PAUL KRUGMAN writes:
Let me make a broader point: we’ve now seen three island nations around Europe become huge international banking hubs relative to their GDPs, then get into crisis because their domestic economies don’t have the resources to bail out those metastasized banking systems if something goes wrong. This strongly suggests, to me at least, that we have a fundamental problem with the whole architecture (to use the preferred fancy word) of international finance...
All of which raises the question, is the era of free capital movement just a bubble, fated to end one of these years, maybe soon?
Hm. Well, the world's second largest economy maintains very tight controls over capital flows. The third largest economy is actively engaged in managing its currency. The sixth-largest economy has used capital controls to limit appreciation of its currency. Many of the world's other large economies are part of a monetary union actively experimenting with a handful of financial-repression mechanisms. The International Monetary Fund has taken the official position that the use of capital controls may be warranted as a financial stability tool. And so on. I would say that the era of free capital mobility is definitely on life-support.

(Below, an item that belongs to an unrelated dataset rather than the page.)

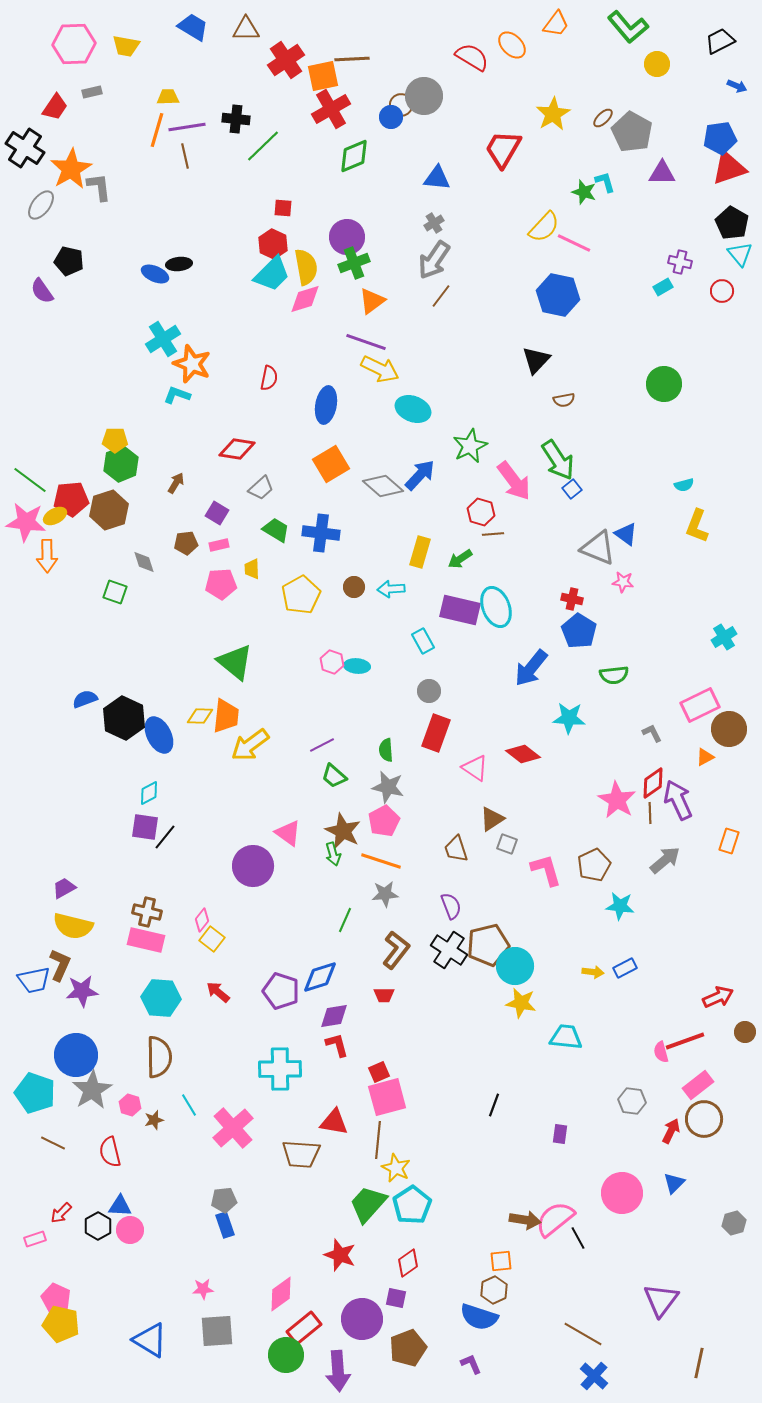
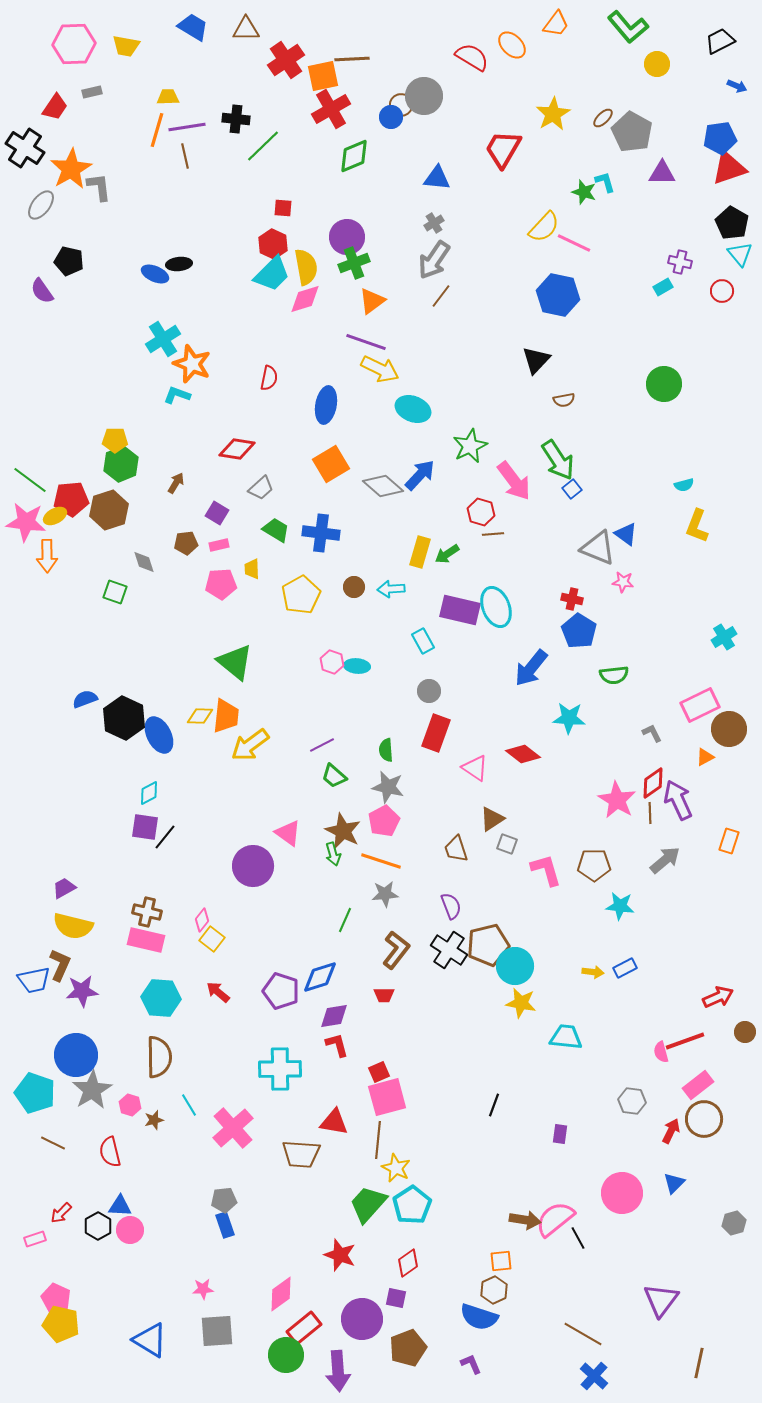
green arrow at (460, 559): moved 13 px left, 5 px up
brown pentagon at (594, 865): rotated 24 degrees clockwise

Now, many of these policies may be designed to be temporary. And China looks interested in gradual liberalisation of its capital controls. But there are two reasons to think that the trend will continue toward less rather than more mobility. One is that a half-open world is probably not a stable equilibrium. Everyone can hold hands and jump into mobility and create a stable equilibrium that way. But as some defect from that equilibrium openness begins to look much less attractive for the others, who may absorb outsize inflows or outflows, or who may bear the brunt of others' currency manipulation. One might argue that open countries will therefore press others to return to the open equilibrium, but that moves us to the second issue: capital flow restrictions will be very useful to countries interested in using a bit of inflation to chip away at high debt levels. And that includes just about everyone.